日本では航空サスペンスのように宣伝されたが、実際の内容はアルコール依存症の主人公を描いたヒューマンドラマであり、コカインなどの描写も冒頭で登場するにもかかわらず予告ではまったく触れられることがなかった。
http://ja.wikipedia.org/wiki/%E3%83%95%E3%83%A9%E3%82%A4%E3%83%88

http://www.flight-movie.jp/information/images/news/0226_0.jpg
マスコミ殺到の中、
ハンディカムのデブが抜け駆けするシーンは、
マイケル・ムーアのパロディかと思ったら全然違うとか、
親父がP-51乗りだったシーンと、
日系スッチーは絡むのかと気を回したら
気の回しすぎで全然絡まなかったとか、
微妙なオカズが多すぎてあまり没頭出来ませんでした。

でも、せっかく断酒した主人公がウォッカダブルのタンブラーを干すシーンは、
声が漏れそうになります。あーあ、みたいな。
http://img.xooimage.com/files46/d/0/e/163262_4704893526...372840_n-236be8d.jpg

映画と関係ない画像です。すいません。

自助グループのようなもの、は、自助グループでした。
但し、アメリカなので、話者はひな壇演壇に立って話します。
日本とはそこのスタイルが違う。

チャプター10
ニコール"Oh,well,I promised Sheila that I'd go to this AA meeting now. She's my sponsor, the one that's been helping me."

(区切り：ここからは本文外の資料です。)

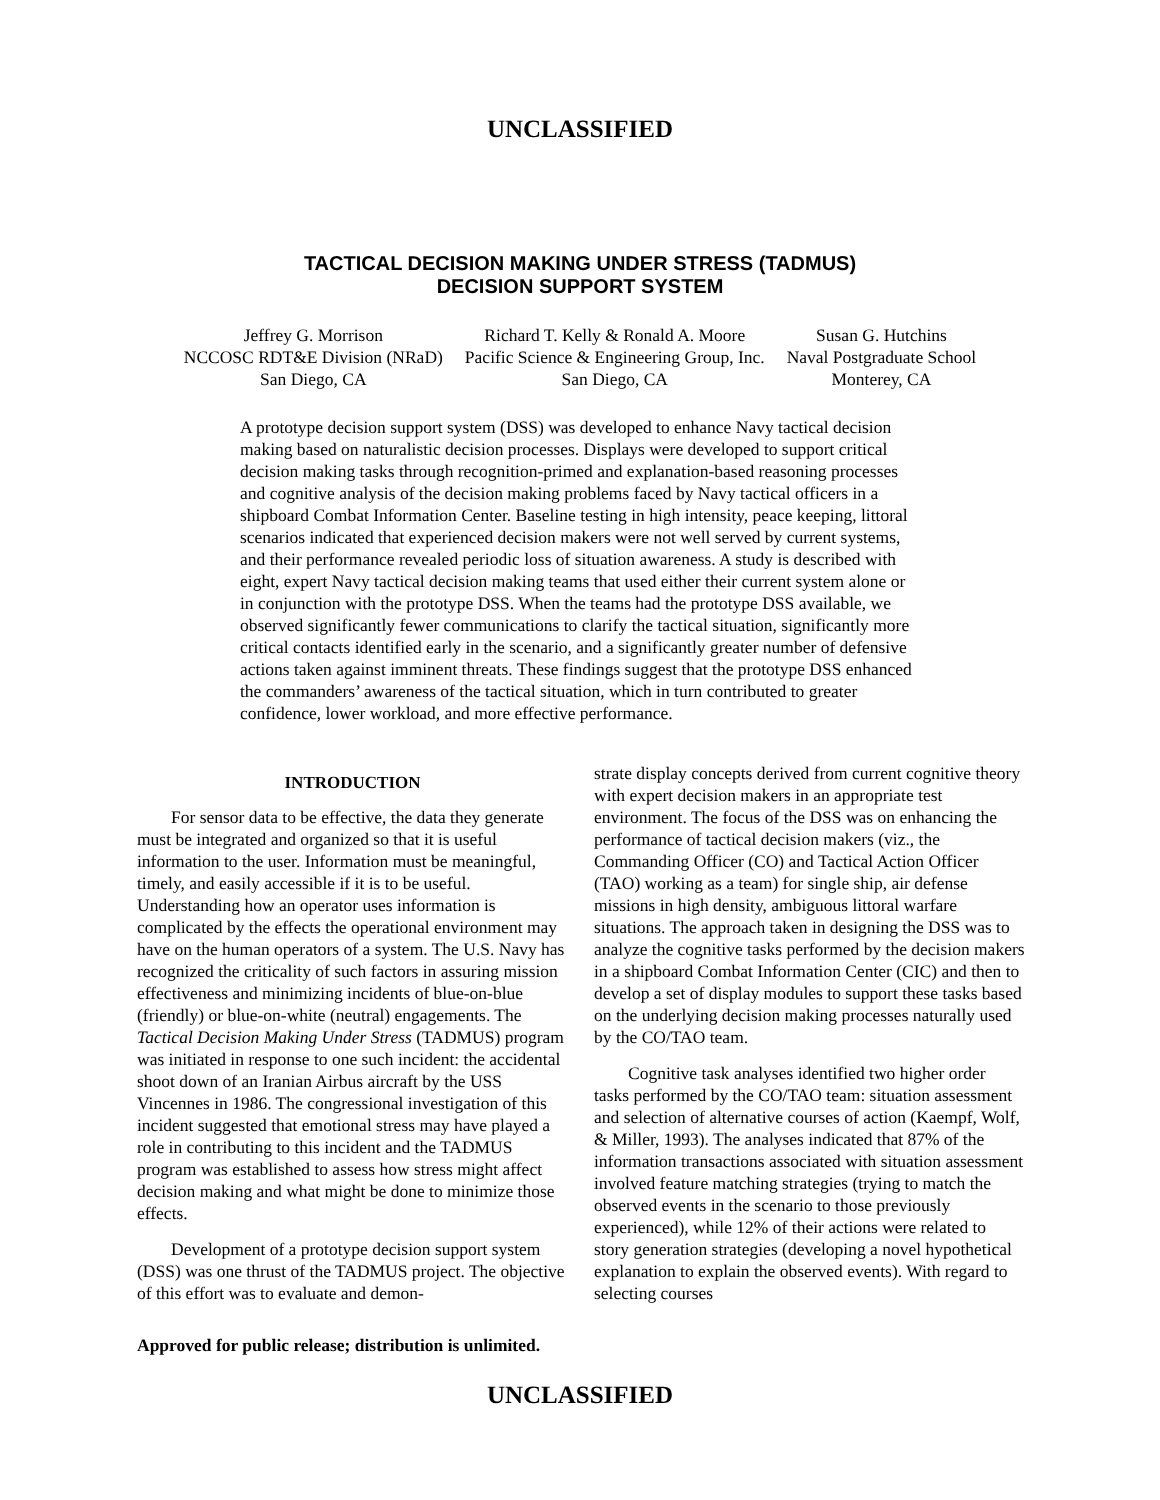UNCLASSIFIED
TACTICAL DECISION MAKING UNDER STRESS (TADMUS)
DECISION SUPPORT SYSTEM
Jeffrey G. Morrison
NCCOSC RDT&E Division (NRaD)
San Diego, CA
Richard T. Kelly & Ronald A. Moore
Pacific Science & Engineering Group, Inc.
San Diego, CA
Susan G. Hutchins
Naval Postgraduate School
Monterey, CA
A prototype decision support system (DSS) was developed to enhance Navy tactical decision making based on naturalistic decision processes. Displays were developed to support critical decision making tasks through recognition-primed and explanation-based reasoning processes and cognitive analysis of the decision making problems faced by Navy tactical officers in a shipboard Combat Information Center. Baseline testing in high intensity, peace keeping, littoral scenarios indicated that experienced decision makers were not well served by current systems, and their performance revealed periodic loss of situation awareness. A study is described with eight, expert Navy tactical decision making teams that used either their current system alone or in conjunction with the prototype DSS. When the teams had the prototype DSS available, we observed significantly fewer communications to clarify the tactical situation, significantly more critical contacts identified early in the scenario, and a significantly greater number of defensive actions taken against imminent threats. These findings suggest that the prototype DSS enhanced the commanders’ awareness of the tactical situation, which in turn contributed to greater confidence, lower workload, and more effective performance.
INTRODUCTION
For sensor data to be effective, the data they generate must be integrated and organized so that it is useful information to the user. Information must be meaningful, timely, and easily accessible if it is to be useful. Understanding how an operator uses information is complicated by the effects the operational environment may have on the human operators of a system. The U.S. Navy has recognized the criticality of such factors in assuring mission effectiveness and minimizing incidents of blue-on-blue (friendly) or blue-on-white (neutral) engagements. The Tactical Decision Making Under Stress (TADMUS) program was initiated in response to one such incident: the accidental shoot down of an Iranian Airbus aircraft by the USS Vincennes in 1986. The congressional investigation of this incident suggested that emotional stress may have played a role in contributing to this incident and the TADMUS program was established to assess how stress might affect decision making and what might be done to minimize those effects.
Development of a prototype decision support system (DSS) was one thrust of the TADMUS project. The objective of this effort was to evaluate and demon-
strate display concepts derived from current cognitive theory with expert decision makers in an appropriate test environment. The focus of the DSS was on enhancing the performance of tactical decision makers (viz., the Commanding Officer (CO) and Tactical Action Officer (TAO) working as a team) for single ship, air defense missions in high density, ambiguous littoral warfare situations. The approach taken in designing the DSS was to analyze the cognitive tasks performed by the decision makers in a shipboard Combat Information Center (CIC) and then to develop a set of display modules to support these tasks based on the underlying decision making processes naturally used by the CO/TAO team.
Cognitive task analyses identified two higher order tasks performed by the CO/TAO team: situation assessment and selection of alternative courses of action (Kaempf, Wolf, & Miller, 1993). The analyses indicated that 87% of the information transactions associated with situation assessment involved feature matching strategies (trying to match the observed events in the scenario to those previously experienced), while 12% of their actions were related to story generation strategies (developing a novel hypothetical explanation to explain the observed events). With regard to selecting courses
Approved for public release; distribution is unlimited.
UNCLASSIFIED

日本語字幕ではスポンサーを保証人と訳してますが、スポンサーです。

チャプター11
ウィップ""You just worry about yourself. Don't worry about me."
ニコール"We're the same, you and me."
ウィップ"No, We are not the same. I don't suck dick to get high, okay?"

男女の依存スタイルの違い、
仲間を助けることと自己の回復どちらを優先すべきか、
ピンクの雲なのか、とか、底ついてる奴とそうでない奴の違い、など、
いろんなものが詰め込まれたシーンで、面白かったです。

チャプター11
ウィップ"I choose to drink! And I blame myself!"

彼はこう言って否認の病気ぶりを見せつけますが、
曲芸飛行で墜落を回避し、
犠牲を最小限に抑えた責任能力と飲酒の関係が映画の焦点、
というのは、ちょっと現実のホットな論点とズレてるかな、
と思います。
グアムのひき逃げみたいに、明白にラリってて、
それが心神耗弱を理由に無罪かつ治療を主張する、
みたいな風潮をどう考えるか、
に皆の関心は移ってると思うので。
酔って路上に寝る奴と酔ってその財布を抜く某息子とかね。
http://cinetri.jp/photo/news/flight-specialclip_main.jpg
ここからネタばれを含みます。
そうせんと言いたいことが書き切れない。

アメリカには生活保護はなく、刑務所で自助グループにつながる例が多い、
と聞きますが、
次長課長河本大先生の時のデーブ・スペクター発言を思い出せば、
アメリカにも生活保護はあって、その不正に対する社会的制裁は、
日本のそれより相当強烈、ということだったはずです。
ニコールや、死んだ恋人スッチーはシャバで自助グループにつながっており、
スッチーは休職手当てもらいながら施設に行ったという、
日本にもあるタイプです。
そういえば、シャバの自助グループシーン、黒人は女性ばかりで、
黒人男性はふたりしか見えません。
それに対し、刑務所の自助グループは、半数が黒人です。
ふと、日本での自助グループにおける白人黒人の比率を思い浮かべました。

主人公がスッチーのために否認を翻したのは、結局、
女の前でええかっこしいの性格が出ただけで、
(酔って女に当たる権利があるのは自分だけと思っているので、
 他人が自分の女にあたろうとすれば、守る)
酒は(刑務所で強制的に)やめれても、酒を飲んだ原因が取り除かれたわけではない、
ということだと、刑務所内自助グループのシーンを見て思いました。
http://1.bp.blogspot.com/-neuT9KN1wvY/USNj7lIN3FI/AAAAAAAAGLY/1bb_W3IfZHY/s1600/Flight+2012+denzel+washington+ending+final+scenes.JPG
離婚した妻が引き取った息子に、卒論で父親を書くので教えてほしい、
"Who are you?"と言われる場面で終わるわけですが、
短い尺数でアダルトチルドレン問題にまで言及しようとしたんだな、
アメリカ人なら理解出来たのではないかと思います。日本人は、どうやろ。

チャプター14
ウィップ"
And again, like I said, you know, some of them will never forgive me. Some of them will. But at least I'm sober."

ソーバー(素面)がそんなにスゴいのかと思ってしまいますが、
アメリカの禁酒を巡る歴史の本*1を読むと、
あちらにはスゴいと考える価値観があるのだな、と思います。
別の本*2では、
アメリカでは禁酒自助グループがごく自然に社会に息づいているとあり、
自助グループ用語の字幕にも苦心する日本とはまだまだ差が大きいな、と思います。
この映画は、アル中映画であることを前面に打ち出して宣伝すべきだったです。
けれど、日本とアメリカでは、アル中映画を見たがる人の数にへだたりがあるんでしょうね。